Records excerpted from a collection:
☆ ☆ ☆ ☆

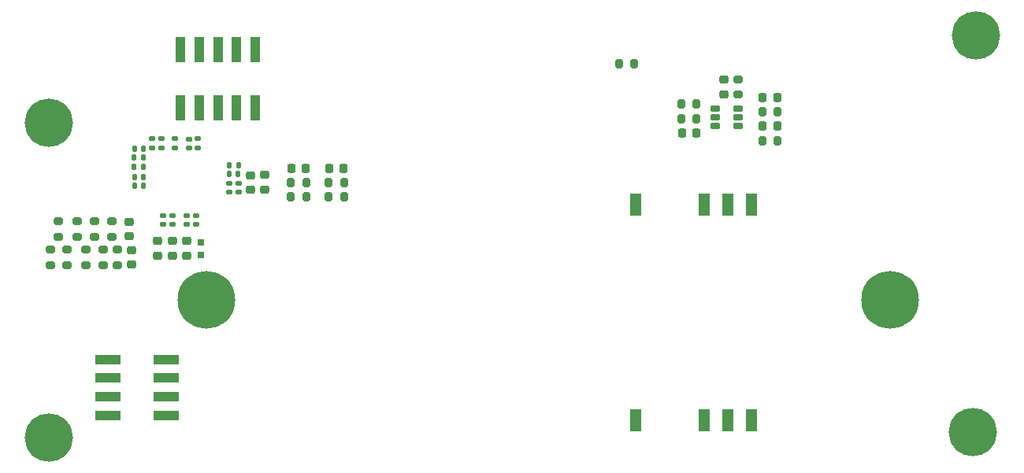
<source format=gbs>
G04 #@! TF.GenerationSoftware,KiCad,Pcbnew,8.0.0-rc1*
G04 #@! TF.CreationDate,2025-03-27T12:12:56+03:00*
G04 #@! TF.ProjectId,GSM_CT_V1.0,47534d5f-4354-45f5-9631-2e302e6b6963,rev?*
G04 #@! TF.SameCoordinates,Original*
G04 #@! TF.FileFunction,Soldermask,Bot*
G04 #@! TF.FilePolarity,Negative*
%FSLAX46Y46*%
G04 Gerber Fmt 4.6, Leading zero omitted, Abs format (unit mm)*
G04 Created by KiCad (PCBNEW 8.0.0-rc1) date 2025-03-27 12:12:56*
%MOMM*%
%LPD*%
G01*
G04 APERTURE LIST*
G04 Aperture macros list*
%AMRoundRect*
0 Rectangle with rounded corners*
0 $1 Rounding radius*
0 $2 $3 $4 $5 $6 $7 $8 $9 X,Y pos of 4 corners*
0 Add a 4 corners polygon primitive as box body*
4,1,4,$2,$3,$4,$5,$6,$7,$8,$9,$2,$3,0*
0 Add four circle primitives for the rounded corners*
1,1,$1+$1,$2,$3*
1,1,$1+$1,$4,$5*
1,1,$1+$1,$6,$7*
1,1,$1+$1,$8,$9*
0 Add four rect primitives between the rounded corners*
20,1,$1+$1,$2,$3,$4,$5,0*
20,1,$1+$1,$4,$5,$6,$7,0*
20,1,$1+$1,$6,$7,$8,$9,0*
20,1,$1+$1,$8,$9,$2,$3,0*%
G04 Aperture macros list end*
%ADD10C,5.200000*%
%ADD11C,0.900000*%
%ADD12C,6.200000*%
%ADD13RoundRect,0.225000X0.225000X0.250000X-0.225000X0.250000X-0.225000X-0.250000X0.225000X-0.250000X0*%
%ADD14RoundRect,0.225000X-0.225000X-0.250000X0.225000X-0.250000X0.225000X0.250000X-0.225000X0.250000X0*%
%ADD15RoundRect,0.218750X-0.256250X0.218750X-0.256250X-0.218750X0.256250X-0.218750X0.256250X0.218750X0*%
%ADD16RoundRect,0.140000X0.170000X-0.140000X0.170000X0.140000X-0.170000X0.140000X-0.170000X-0.140000X0*%
%ADD17RoundRect,0.225000X-0.250000X0.225000X-0.250000X-0.225000X0.250000X-0.225000X0.250000X0.225000X0*%
%ADD18RoundRect,0.200000X0.200000X0.275000X-0.200000X0.275000X-0.200000X-0.275000X0.200000X-0.275000X0*%
%ADD19R,2.750000X1.000000*%
%ADD20RoundRect,0.200000X-0.275000X0.200000X-0.275000X-0.200000X0.275000X-0.200000X0.275000X0.200000X0*%
%ADD21RoundRect,0.140000X0.140000X0.170000X-0.140000X0.170000X-0.140000X-0.170000X0.140000X-0.170000X0*%
%ADD22R,0.700000X0.650000*%
%ADD23RoundRect,0.130435X-0.419565X0.169565X-0.419565X-0.169565X0.419565X-0.169565X0.419565X0.169565X0*%
%ADD24RoundRect,0.200000X-0.200000X-0.275000X0.200000X-0.275000X0.200000X0.275000X-0.200000X0.275000X0*%
%ADD25RoundRect,0.140000X-0.170000X0.140000X-0.170000X-0.140000X0.170000X-0.140000X0.170000X0.140000X0*%
%ADD26RoundRect,0.225000X0.250000X-0.225000X0.250000X0.225000X-0.250000X0.225000X-0.250000X-0.225000X0*%
%ADD27RoundRect,0.140000X-0.140000X-0.170000X0.140000X-0.170000X0.140000X0.170000X-0.140000X0.170000X0*%
%ADD28RoundRect,0.135000X-0.135000X-0.185000X0.135000X-0.185000X0.135000X0.185000X-0.135000X0.185000X0*%
%ADD29R,1.000000X2.750000*%
%ADD30R,1.300000X2.400000*%
G04 APERTURE END LIST*
D10*
X163120000Y-75070000D03*
X162840000Y-117710000D03*
X63460000Y-118310000D03*
D11*
X77790000Y-103490000D03*
X78540000Y-101640000D03*
X78540000Y-105340000D03*
X80390000Y-100890000D03*
D12*
X80390000Y-103490000D03*
D11*
X80390000Y-106090000D03*
X82240000Y-101640000D03*
X82240000Y-105340000D03*
X82990000Y-103490000D03*
D10*
X63460000Y-84410000D03*
D11*
X151290000Y-103490000D03*
X152040000Y-101640000D03*
X152040000Y-105340000D03*
X153890000Y-100890000D03*
D12*
X153890000Y-103490000D03*
D11*
X153890000Y-106090000D03*
X155740000Y-101640000D03*
X155740000Y-105340000D03*
X156490000Y-103490000D03*
D13*
X95177500Y-89327500D03*
X93627500Y-89327500D03*
D14*
X140225000Y-84810000D03*
X141775000Y-84810000D03*
D15*
X75200000Y-97172500D03*
X75200000Y-98747500D03*
D16*
X75790000Y-95400000D03*
X75790000Y-94440000D03*
D17*
X76760000Y-97185000D03*
X76760000Y-98735000D03*
D13*
X91072500Y-89352500D03*
X89522500Y-89352500D03*
D18*
X95215000Y-92410000D03*
X93565000Y-92410000D03*
D19*
X69813263Y-109908264D03*
X76063263Y-109908264D03*
X69813263Y-111908264D03*
X76063263Y-111908264D03*
X69813263Y-113908264D03*
X76063263Y-113908264D03*
X69813263Y-115908264D03*
X76063263Y-115908264D03*
D20*
X63620000Y-98090000D03*
X63620000Y-99740000D03*
D16*
X83850000Y-91910000D03*
X83850000Y-90950000D03*
D20*
X68380000Y-95050000D03*
X68380000Y-96700000D03*
D16*
X76780000Y-95400000D03*
X76780000Y-94440000D03*
D21*
X73650000Y-90270000D03*
X72690000Y-90270000D03*
D20*
X67440000Y-98095000D03*
X67440000Y-99745000D03*
X137600000Y-79770000D03*
X137600000Y-81420000D03*
D16*
X82850000Y-91910000D03*
X82850000Y-90950000D03*
D21*
X73640000Y-87200000D03*
X72680000Y-87200000D03*
D17*
X78320000Y-97165000D03*
X78320000Y-98715000D03*
X72410000Y-98150000D03*
X72410000Y-99700000D03*
D13*
X133115000Y-85550000D03*
X131565000Y-85550000D03*
D20*
X64500000Y-95050000D03*
X64500000Y-96700000D03*
D16*
X78290000Y-95400000D03*
X78290000Y-94440000D03*
X74600000Y-87140000D03*
X74600000Y-86180000D03*
D20*
X69320000Y-98090000D03*
X69320000Y-99740000D03*
D22*
X79870000Y-98635000D03*
X79870000Y-97285000D03*
D21*
X73620000Y-89190000D03*
X72660000Y-89190000D03*
D23*
X135090000Y-84805000D03*
X135090000Y-83855000D03*
X135090000Y-82905000D03*
X137590000Y-82905000D03*
X137590000Y-83855000D03*
X137590000Y-84805000D03*
D24*
X124745000Y-78090000D03*
X126395000Y-78090000D03*
D18*
X133125000Y-82410000D03*
X131475000Y-82410000D03*
D25*
X78530000Y-86190000D03*
X78530000Y-87150000D03*
D26*
X85130000Y-91635000D03*
X85130000Y-90085000D03*
D25*
X77020000Y-86180000D03*
X77020000Y-87140000D03*
D21*
X73660000Y-91250000D03*
X72700000Y-91250000D03*
D26*
X136060000Y-81375000D03*
X136060000Y-79825000D03*
D16*
X79280000Y-95400000D03*
X79280000Y-94440000D03*
D27*
X82840000Y-89980000D03*
X83800000Y-89980000D03*
D26*
X86690000Y-91625000D03*
X86690000Y-90075000D03*
D28*
X82860000Y-88980000D03*
X83880000Y-88980000D03*
D16*
X75580000Y-87140000D03*
X75580000Y-86180000D03*
D17*
X72120000Y-95115000D03*
X72120000Y-96665000D03*
D20*
X66500000Y-95040000D03*
X66500000Y-96690000D03*
D29*
X77650000Y-76545000D03*
X77650000Y-82795000D03*
X79650000Y-76545000D03*
X79650000Y-82795000D03*
X81650000Y-76545000D03*
X81650000Y-82795000D03*
X83650000Y-76545000D03*
X83650000Y-82795000D03*
X85650000Y-76545000D03*
X85650000Y-82795000D03*
D24*
X89515000Y-90890000D03*
X91165000Y-90890000D03*
D20*
X70870000Y-98085000D03*
X70870000Y-99735000D03*
D24*
X93565000Y-90880000D03*
X95215000Y-90880000D03*
X131475000Y-83990000D03*
X133125000Y-83990000D03*
D20*
X65470000Y-98080000D03*
X65470000Y-99730000D03*
D18*
X91145000Y-92410000D03*
X89495000Y-92410000D03*
D20*
X70290000Y-95050000D03*
X70290000Y-96700000D03*
D24*
X140175000Y-83250000D03*
X141825000Y-83250000D03*
D21*
X73610000Y-88200000D03*
X72650000Y-88200000D03*
D30*
X138990000Y-116450000D03*
X136450000Y-116450000D03*
X133910000Y-116450000D03*
X133910000Y-93250000D03*
X136450000Y-93250000D03*
X138990000Y-93250000D03*
X126590000Y-116450000D03*
X126590000Y-93250000D03*
D14*
X140225000Y-81700000D03*
X141775000Y-81700000D03*
D18*
X141825000Y-86380000D03*
X140175000Y-86380000D03*
D25*
X79510000Y-86180000D03*
X79510000Y-87140000D03*
M02*

</source>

☆ ☆ ☆ ☆

### TRY IT
Please reproduce, word for word, every line from the first line of the records above through the line containing "0 Add a 4 corners", and leave out the pictures.

### OUTPUT FOR THIS TASK
<source format=gbs>
G04 #@! TF.GenerationSoftware,KiCad,Pcbnew,8.0.0-rc1*
G04 #@! TF.CreationDate,2025-03-27T12:12:56+03:00*
G04 #@! TF.ProjectId,GSM_CT_V1.0,47534d5f-4354-45f5-9631-2e302e6b6963,rev?*
G04 #@! TF.SameCoordinates,Original*
G04 #@! TF.FileFunction,Soldermask,Bot*
G04 #@! TF.FilePolarity,Negative*
%FSLAX46Y46*%
G04 Gerber Fmt 4.6, Leading zero omitted, Abs format (unit mm)*
G04 Created by KiCad (PCBNEW 8.0.0-rc1) date 2025-03-27 12:12:56*
%MOMM*%
%LPD*%
G01*
G04 APERTURE LIST*
G04 Aperture macros list*
%AMRoundRect*
0 Rectangle with rounded corners*
0 $1 Rounding radius*
0 $2 $3 $4 $5 $6 $7 $8 $9 X,Y pos of 4 corners*
0 Add a 4 corners polygon primitive as box body*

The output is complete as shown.